== AVAILABLE DATA
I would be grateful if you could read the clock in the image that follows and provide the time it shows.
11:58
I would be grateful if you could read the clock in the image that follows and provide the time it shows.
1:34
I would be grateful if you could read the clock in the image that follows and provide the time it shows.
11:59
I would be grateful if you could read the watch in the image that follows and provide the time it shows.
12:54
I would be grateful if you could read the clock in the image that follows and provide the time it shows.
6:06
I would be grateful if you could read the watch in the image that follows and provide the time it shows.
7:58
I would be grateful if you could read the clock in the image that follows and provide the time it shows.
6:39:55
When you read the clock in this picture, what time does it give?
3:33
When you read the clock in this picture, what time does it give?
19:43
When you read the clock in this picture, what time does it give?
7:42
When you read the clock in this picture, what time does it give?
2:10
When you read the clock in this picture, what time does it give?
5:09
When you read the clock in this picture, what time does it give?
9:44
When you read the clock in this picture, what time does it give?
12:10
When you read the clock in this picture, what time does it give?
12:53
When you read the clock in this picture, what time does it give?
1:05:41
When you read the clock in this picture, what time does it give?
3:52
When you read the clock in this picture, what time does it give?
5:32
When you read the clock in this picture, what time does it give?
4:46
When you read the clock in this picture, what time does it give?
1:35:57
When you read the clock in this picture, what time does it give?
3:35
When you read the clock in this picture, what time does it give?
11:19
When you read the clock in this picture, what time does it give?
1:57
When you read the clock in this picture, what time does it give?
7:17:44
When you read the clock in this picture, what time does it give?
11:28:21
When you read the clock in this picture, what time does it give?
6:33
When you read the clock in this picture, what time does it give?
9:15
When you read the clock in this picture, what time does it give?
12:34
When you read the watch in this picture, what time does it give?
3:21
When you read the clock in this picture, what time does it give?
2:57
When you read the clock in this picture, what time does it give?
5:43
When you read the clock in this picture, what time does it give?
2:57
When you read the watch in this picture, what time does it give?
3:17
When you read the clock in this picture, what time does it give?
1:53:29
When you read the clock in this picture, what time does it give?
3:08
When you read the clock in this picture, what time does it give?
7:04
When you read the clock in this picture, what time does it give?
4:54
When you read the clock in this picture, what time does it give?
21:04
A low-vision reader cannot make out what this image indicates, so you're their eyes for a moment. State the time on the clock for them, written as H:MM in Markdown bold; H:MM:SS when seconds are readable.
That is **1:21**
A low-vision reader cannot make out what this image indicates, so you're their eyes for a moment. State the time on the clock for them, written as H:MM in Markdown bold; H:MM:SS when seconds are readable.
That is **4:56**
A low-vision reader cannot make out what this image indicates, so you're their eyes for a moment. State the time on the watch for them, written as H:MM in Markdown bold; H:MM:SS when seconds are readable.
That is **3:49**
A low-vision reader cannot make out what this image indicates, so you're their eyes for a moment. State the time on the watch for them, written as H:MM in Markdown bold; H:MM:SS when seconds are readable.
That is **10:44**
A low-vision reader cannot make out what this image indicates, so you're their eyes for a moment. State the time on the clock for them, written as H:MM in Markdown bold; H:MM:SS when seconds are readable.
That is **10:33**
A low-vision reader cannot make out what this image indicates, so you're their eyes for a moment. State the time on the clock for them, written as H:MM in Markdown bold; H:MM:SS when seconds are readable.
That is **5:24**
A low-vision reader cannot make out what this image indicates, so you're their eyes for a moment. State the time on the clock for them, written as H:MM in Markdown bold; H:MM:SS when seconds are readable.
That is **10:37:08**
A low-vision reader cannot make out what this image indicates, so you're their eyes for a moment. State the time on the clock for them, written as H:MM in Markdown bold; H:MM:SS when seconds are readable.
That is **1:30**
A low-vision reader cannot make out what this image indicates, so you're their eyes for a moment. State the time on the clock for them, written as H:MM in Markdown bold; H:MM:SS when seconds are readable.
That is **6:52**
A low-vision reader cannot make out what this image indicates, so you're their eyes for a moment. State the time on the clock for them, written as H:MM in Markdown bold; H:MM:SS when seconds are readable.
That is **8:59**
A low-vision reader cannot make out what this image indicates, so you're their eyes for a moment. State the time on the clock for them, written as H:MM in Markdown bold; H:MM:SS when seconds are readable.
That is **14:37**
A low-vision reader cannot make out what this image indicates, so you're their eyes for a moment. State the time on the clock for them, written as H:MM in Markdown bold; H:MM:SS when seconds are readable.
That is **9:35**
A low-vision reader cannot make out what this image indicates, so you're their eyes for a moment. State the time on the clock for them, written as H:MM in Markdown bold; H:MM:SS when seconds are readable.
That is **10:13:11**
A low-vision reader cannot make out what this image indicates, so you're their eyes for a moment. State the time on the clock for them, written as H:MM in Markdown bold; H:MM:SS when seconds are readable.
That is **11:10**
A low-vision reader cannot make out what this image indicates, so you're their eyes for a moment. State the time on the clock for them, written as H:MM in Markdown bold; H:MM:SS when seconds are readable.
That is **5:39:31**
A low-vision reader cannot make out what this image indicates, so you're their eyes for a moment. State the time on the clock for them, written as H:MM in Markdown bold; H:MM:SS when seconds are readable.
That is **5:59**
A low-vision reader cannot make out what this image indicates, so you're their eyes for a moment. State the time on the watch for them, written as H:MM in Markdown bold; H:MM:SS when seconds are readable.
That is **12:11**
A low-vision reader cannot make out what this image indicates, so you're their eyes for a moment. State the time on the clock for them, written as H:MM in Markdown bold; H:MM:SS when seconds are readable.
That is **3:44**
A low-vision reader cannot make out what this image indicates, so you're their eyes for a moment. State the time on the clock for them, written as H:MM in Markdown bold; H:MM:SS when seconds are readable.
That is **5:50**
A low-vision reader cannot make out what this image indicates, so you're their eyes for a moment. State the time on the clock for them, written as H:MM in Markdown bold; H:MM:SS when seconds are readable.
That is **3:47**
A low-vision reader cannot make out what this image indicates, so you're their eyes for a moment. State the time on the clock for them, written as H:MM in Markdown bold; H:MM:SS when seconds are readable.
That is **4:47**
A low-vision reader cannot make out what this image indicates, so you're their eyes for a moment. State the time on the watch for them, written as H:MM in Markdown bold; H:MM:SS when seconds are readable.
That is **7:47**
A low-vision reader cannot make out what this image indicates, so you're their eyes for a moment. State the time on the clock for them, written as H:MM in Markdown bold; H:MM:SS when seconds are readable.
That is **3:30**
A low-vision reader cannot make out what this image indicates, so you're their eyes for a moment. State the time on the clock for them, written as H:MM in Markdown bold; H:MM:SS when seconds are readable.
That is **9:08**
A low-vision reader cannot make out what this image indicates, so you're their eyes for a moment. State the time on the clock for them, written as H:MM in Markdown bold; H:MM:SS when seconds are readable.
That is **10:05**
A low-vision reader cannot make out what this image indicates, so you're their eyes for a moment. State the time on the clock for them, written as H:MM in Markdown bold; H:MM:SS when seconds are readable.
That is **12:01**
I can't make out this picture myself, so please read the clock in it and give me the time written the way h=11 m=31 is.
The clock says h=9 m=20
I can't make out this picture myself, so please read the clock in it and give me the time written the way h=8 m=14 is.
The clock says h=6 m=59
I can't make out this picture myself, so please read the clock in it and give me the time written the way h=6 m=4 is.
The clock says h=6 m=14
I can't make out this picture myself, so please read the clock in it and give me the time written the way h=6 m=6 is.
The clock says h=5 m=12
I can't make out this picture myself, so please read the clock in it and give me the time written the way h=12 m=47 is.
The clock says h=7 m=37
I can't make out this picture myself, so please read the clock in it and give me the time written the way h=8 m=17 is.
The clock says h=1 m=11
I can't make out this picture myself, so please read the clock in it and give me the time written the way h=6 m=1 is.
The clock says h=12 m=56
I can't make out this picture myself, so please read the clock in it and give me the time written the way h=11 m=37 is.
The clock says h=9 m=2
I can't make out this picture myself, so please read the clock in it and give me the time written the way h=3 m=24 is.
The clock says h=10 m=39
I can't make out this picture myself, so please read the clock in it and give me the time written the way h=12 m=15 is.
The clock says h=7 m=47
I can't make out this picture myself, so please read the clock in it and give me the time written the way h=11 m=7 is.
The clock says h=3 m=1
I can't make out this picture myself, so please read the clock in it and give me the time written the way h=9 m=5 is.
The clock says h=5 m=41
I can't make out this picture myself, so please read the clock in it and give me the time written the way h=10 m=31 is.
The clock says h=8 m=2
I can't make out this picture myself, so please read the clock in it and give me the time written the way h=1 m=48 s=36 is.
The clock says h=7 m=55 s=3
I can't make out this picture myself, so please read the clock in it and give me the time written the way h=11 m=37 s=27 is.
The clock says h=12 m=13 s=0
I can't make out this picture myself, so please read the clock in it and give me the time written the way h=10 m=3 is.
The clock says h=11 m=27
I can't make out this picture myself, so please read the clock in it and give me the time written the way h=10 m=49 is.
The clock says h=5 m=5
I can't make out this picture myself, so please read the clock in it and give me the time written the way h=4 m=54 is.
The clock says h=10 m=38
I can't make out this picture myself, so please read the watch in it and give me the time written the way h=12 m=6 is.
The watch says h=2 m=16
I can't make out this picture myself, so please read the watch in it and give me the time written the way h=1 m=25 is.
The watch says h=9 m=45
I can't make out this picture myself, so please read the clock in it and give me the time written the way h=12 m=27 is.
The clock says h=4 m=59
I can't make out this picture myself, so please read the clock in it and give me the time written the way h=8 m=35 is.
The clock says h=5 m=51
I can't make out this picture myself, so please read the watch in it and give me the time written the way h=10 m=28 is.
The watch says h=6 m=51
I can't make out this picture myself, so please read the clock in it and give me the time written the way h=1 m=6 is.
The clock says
====
Duplicate the stretch of the listing above from the line containing "h=12 m=15 is." through the line containing "The clock says h=7 m=55 s=3", both included, reproducing each line without changes.

I can't make out this picture myself, so please read the clock in it and give me the time written the way h=12 m=15 is.
The clock says h=7 m=47
I can't make out this picture myself, so please read the clock in it and give me the time written the way h=11 m=7 is.
The clock says h=3 m=1
I can't make out this picture myself, so please read the clock in it and give me the time written the way h=9 m=5 is.
The clock says h=5 m=41
I can't make out this picture myself, so please read the clock in it and give me the time written the way h=10 m=31 is.
The clock says h=8 m=2
I can't make out this picture myself, so please read the clock in it and give me the time written the way h=1 m=48 s=36 is.
The clock says h=7 m=55 s=3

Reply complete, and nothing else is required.